The next 15 minutes or so were one of the best experiences of both professional and simple human interaction. They, naturally, did their job and followed procedure. But they were very friendly and polite about it. They knew where I had been, having seen other employees and their family come through and set off the detectors. They did a full pat down, and searched all my stuff. They explained what they were doing every step of the way, and even the beefy security guys that showed up (appearing to be ex-military) were friendly. They were focused and professional - had I been a bad guy there is no way I'd have made it through. But they were also quite willing to laugh, smile, and answer my questions.

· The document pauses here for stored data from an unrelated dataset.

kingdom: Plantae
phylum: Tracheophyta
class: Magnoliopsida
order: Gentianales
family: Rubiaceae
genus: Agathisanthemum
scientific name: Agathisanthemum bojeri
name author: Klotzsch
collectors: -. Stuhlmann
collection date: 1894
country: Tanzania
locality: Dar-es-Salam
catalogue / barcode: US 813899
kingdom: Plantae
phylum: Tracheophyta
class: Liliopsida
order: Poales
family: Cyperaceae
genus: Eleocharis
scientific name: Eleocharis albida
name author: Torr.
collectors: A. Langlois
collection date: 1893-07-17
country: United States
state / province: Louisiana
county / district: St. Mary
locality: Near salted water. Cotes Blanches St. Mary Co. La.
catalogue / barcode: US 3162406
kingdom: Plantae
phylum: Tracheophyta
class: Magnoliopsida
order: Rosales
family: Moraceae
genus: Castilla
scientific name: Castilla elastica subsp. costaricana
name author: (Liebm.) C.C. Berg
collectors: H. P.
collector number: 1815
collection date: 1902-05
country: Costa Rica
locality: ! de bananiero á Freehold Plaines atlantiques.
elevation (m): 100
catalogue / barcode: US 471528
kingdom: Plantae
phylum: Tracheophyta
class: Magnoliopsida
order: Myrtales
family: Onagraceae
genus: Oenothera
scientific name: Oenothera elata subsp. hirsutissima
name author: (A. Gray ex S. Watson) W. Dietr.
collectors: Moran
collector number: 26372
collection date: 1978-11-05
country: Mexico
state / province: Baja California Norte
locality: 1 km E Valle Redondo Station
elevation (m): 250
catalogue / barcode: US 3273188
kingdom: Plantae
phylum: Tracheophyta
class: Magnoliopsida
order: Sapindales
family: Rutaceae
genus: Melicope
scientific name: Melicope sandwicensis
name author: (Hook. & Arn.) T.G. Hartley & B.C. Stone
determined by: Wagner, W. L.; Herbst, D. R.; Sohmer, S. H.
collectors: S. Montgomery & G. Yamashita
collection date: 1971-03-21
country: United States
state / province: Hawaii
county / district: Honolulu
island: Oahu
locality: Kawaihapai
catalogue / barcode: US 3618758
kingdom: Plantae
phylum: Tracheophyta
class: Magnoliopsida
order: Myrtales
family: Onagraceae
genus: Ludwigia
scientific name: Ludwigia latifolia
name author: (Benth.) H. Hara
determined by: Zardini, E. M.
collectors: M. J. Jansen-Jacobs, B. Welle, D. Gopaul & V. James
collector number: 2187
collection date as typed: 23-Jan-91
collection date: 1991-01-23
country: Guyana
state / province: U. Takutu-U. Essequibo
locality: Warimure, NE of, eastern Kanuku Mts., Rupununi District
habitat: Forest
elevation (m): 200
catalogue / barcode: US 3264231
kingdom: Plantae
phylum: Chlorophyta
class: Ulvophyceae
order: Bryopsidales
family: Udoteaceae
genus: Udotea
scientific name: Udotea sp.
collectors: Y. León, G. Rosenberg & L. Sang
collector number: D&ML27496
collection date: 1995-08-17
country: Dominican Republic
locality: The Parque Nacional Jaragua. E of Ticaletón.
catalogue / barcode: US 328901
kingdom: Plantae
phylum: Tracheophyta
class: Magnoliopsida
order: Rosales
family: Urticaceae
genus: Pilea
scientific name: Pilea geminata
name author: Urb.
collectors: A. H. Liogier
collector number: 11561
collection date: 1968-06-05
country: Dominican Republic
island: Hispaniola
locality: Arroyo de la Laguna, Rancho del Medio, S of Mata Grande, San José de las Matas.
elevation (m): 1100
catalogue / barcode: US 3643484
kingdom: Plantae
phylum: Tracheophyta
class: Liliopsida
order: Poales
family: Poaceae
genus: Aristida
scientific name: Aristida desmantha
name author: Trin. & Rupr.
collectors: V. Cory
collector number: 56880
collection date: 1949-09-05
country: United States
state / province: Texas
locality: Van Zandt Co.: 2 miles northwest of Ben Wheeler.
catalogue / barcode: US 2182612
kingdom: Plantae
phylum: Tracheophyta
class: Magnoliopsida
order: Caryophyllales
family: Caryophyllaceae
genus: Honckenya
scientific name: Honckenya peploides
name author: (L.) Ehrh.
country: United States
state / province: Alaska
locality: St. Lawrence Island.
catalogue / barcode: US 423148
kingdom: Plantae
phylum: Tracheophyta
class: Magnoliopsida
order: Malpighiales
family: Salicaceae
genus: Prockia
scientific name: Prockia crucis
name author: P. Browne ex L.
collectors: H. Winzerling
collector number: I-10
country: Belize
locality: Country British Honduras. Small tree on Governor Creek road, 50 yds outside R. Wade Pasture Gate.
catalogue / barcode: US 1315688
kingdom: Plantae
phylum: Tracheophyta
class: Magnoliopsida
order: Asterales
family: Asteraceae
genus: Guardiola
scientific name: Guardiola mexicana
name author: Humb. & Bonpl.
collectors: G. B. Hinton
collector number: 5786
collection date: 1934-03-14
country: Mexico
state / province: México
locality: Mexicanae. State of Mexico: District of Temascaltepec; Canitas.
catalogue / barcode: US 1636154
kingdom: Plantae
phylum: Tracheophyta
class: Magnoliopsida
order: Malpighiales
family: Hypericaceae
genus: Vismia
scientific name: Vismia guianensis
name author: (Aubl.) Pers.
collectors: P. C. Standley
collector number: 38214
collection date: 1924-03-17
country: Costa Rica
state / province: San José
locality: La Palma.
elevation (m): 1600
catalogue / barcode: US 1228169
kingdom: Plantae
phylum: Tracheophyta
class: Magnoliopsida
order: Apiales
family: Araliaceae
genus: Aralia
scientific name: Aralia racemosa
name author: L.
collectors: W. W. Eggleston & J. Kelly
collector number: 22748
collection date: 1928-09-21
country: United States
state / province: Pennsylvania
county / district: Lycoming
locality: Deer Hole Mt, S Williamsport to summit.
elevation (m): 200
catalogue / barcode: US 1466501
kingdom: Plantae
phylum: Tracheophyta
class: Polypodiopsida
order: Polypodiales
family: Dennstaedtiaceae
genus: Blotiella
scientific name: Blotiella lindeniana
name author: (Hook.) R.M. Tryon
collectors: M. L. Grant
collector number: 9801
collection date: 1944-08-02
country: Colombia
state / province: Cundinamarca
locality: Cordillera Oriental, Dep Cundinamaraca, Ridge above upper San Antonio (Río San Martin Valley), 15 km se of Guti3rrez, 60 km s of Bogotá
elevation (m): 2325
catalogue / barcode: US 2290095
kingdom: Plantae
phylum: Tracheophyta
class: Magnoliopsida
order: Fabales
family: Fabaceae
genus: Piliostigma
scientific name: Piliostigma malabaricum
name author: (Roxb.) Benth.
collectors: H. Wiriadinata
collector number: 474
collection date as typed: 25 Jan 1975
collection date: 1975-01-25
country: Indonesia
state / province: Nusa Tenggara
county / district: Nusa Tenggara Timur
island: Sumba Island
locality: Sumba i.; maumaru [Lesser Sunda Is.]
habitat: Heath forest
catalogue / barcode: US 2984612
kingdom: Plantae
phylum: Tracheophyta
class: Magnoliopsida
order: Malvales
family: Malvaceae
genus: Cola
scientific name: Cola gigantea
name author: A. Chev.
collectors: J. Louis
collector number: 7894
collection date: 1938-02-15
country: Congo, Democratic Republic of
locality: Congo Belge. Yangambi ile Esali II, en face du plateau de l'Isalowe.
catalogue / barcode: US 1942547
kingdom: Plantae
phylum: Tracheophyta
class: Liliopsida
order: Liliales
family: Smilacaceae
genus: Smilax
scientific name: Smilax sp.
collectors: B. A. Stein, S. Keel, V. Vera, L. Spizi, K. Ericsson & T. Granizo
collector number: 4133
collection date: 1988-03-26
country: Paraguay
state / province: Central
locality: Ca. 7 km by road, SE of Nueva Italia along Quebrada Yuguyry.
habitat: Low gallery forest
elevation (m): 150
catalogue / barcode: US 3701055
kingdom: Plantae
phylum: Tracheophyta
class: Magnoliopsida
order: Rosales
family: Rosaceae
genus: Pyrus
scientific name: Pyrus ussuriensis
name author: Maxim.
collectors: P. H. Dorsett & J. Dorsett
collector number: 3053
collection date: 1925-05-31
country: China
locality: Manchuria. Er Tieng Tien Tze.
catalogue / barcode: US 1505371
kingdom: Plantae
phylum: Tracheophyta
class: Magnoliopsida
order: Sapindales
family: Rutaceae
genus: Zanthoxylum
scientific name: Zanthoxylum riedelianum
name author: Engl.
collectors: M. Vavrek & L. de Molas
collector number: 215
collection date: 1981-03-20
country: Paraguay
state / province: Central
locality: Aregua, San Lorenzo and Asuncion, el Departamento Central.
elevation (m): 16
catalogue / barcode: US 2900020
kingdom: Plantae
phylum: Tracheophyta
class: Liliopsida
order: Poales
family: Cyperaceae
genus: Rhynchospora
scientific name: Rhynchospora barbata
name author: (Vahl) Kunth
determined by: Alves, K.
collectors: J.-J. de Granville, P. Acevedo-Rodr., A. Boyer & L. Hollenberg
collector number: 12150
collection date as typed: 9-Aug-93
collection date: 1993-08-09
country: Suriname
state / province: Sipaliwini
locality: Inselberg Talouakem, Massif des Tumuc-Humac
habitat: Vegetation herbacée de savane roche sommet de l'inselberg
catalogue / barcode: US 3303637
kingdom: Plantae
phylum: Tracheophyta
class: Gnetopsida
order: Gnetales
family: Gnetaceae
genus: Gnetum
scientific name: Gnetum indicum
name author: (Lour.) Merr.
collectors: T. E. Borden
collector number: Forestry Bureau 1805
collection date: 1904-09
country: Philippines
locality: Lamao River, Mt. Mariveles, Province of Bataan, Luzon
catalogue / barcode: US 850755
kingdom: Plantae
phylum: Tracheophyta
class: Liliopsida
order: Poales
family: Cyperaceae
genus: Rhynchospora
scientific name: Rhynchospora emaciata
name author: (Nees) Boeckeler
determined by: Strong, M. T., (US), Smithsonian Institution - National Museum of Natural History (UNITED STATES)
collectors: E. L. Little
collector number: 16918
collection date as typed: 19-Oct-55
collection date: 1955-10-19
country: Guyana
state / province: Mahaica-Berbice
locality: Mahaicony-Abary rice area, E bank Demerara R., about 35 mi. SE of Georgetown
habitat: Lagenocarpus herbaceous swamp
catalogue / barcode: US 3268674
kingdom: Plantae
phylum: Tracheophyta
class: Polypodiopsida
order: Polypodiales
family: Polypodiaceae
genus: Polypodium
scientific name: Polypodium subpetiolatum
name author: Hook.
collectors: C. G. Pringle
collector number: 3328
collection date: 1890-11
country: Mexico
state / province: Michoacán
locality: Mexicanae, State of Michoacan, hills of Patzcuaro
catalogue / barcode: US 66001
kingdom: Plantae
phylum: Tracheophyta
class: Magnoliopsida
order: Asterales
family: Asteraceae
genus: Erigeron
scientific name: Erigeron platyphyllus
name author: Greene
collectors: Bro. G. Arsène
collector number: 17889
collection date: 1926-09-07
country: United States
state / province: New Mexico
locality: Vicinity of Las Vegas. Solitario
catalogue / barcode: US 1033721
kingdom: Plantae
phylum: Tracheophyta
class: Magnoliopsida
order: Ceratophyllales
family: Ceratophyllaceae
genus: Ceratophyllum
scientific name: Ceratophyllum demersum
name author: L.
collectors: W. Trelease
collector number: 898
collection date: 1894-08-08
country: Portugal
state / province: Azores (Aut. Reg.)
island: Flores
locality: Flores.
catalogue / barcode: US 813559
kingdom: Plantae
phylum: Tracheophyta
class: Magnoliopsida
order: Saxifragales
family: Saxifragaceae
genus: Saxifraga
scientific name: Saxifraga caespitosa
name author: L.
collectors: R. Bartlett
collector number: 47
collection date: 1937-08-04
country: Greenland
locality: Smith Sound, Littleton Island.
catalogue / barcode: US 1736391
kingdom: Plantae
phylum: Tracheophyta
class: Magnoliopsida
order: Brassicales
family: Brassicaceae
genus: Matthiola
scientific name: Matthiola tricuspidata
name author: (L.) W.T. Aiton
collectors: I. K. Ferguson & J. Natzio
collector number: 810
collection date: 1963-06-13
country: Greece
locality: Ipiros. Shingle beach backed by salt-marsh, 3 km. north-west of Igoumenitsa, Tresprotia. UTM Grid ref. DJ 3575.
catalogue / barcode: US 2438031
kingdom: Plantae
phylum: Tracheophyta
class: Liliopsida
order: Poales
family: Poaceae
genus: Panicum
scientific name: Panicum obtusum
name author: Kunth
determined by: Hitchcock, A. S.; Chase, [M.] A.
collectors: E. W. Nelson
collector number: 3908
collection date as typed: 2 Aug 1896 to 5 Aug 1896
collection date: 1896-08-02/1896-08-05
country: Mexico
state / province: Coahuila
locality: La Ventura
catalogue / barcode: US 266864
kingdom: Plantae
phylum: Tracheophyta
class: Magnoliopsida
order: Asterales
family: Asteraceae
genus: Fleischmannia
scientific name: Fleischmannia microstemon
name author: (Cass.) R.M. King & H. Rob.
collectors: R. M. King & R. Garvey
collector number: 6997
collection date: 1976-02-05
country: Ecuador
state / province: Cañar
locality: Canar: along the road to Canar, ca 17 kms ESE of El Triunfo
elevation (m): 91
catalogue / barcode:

What is the difference between the TSA in Columbus, OH and Atlanta? There are some, for sure. One set seem to have a chip on their shoulder and thrive on the power they have while the others are simply Americans doing a very important job. One group could care less to leave you with some dignity while the other respects you as a fellow American deserving of respect.

TSA doesn't have to suck. TSA agents don't have to be nasty, grumpy and bossy. They can instruct you as to what they need you to do in a manner and tone that allows you to endure the delay with dignity and respect. In return, I believe that travelers will show them respect and will go through the security-experience with patience.